The younger adolescents are when they start drinking, the more damage they do to their developing brains, and the more likely they are to develop alcohol dependence over their lifetimes. Half the 12th-graders who report using alcohol started drinking by ninth grade. For adolescents who start drinking at 12 or younger, their lifetime risk of alcohol dependence is 41%, whereas if they wait until 18 or 21, their risk is 17% and 11%, respectively.
The good news is that clear parental disapproval of underage drinking and pediatric care that includes substance abuse screening are effective in preventing underage drinking.
When parents send permissive messages around underage drinking, whether due to the misapprehension that it's simply what teenagers do, that it will reduce later misuse in college or that it's safer for kids to drink at home, children drink significantly greater amounts and end up experiencing more negative consequences due to their alcohol consumption than the children of parents who communicate consistent and clear disapproval of underage drinking.
Pediatricians can serve as essential allies by reinforcing parental disapproval and providing early intervention for risky behaviors through tools such as screening, brief intervention and referral to treatment (SBIRT).
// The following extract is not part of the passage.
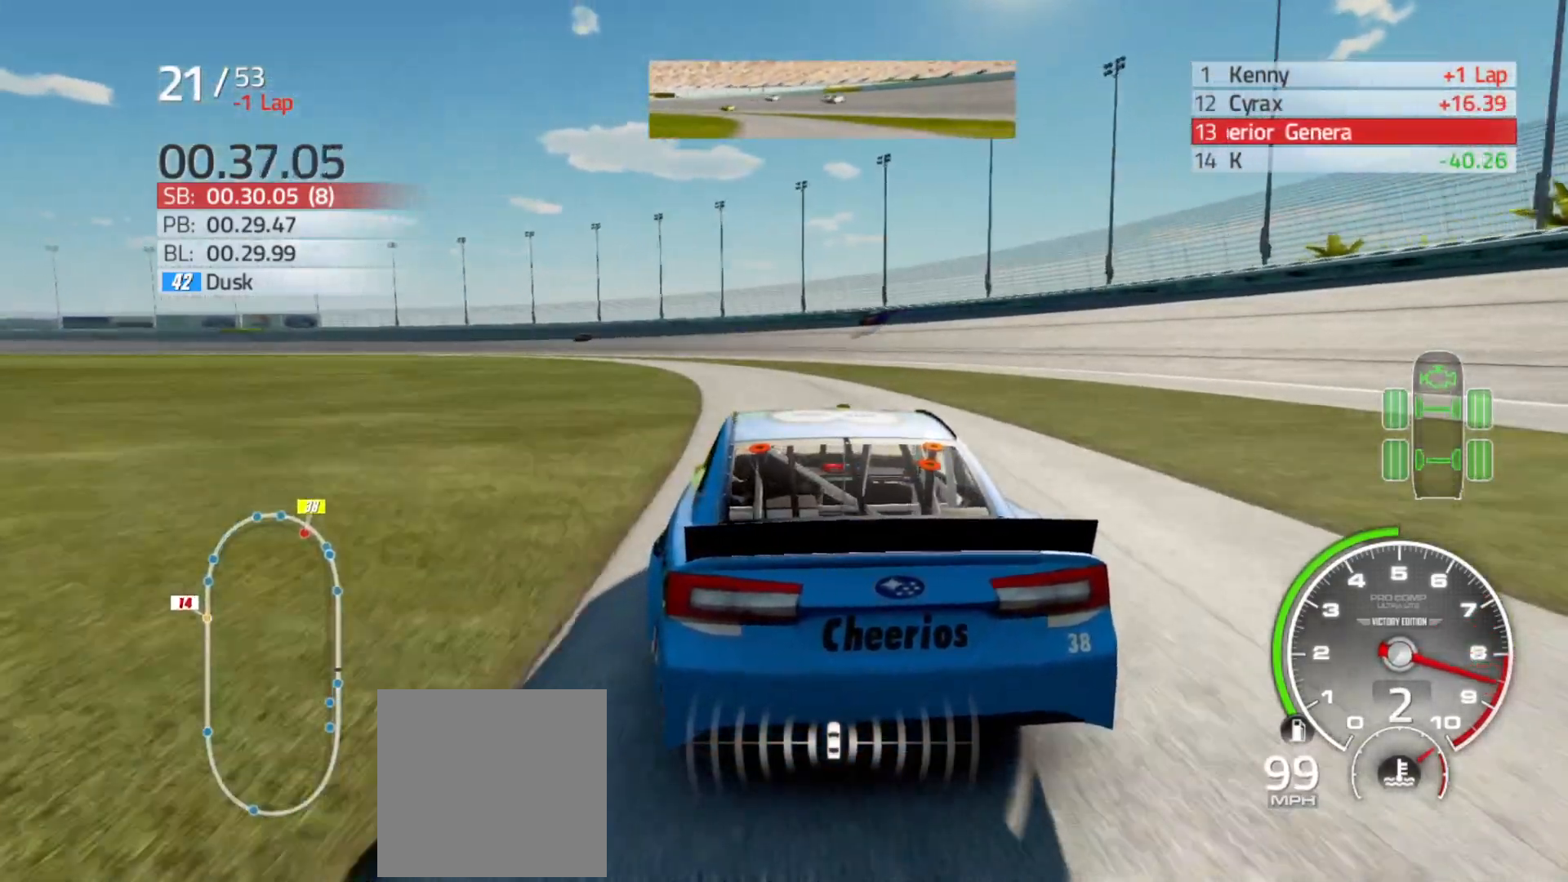
{"buttons": ["R2"], "left_stick": "left", "right_stick": "center", "events": [[50, "R2", "up"], [167, "R2", "down"], [200, "left_stick", "center"], [333, "left_stick", "left"]]}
The American Academy of Pediatrics recommends "pediatricians screen and discuss substance abuse as part of anticipatory guidance and preventative care."
While we celebrate the declining prevalence of adolescent alcohol use, it's important to remember that alcohol is more dangerous for kids than adults, and it presents a significant risk to their health, safety and learning. Underage drinking does not have to be a cultural or developmental inevitability, and with proper messaging and role modeling, we have the power to keep the rates of adolescent alcohol use moving in the right direction.
Jessica Lahey is the author of "The Gift of Failure" and a forthcoming book about preventing childhood addiction.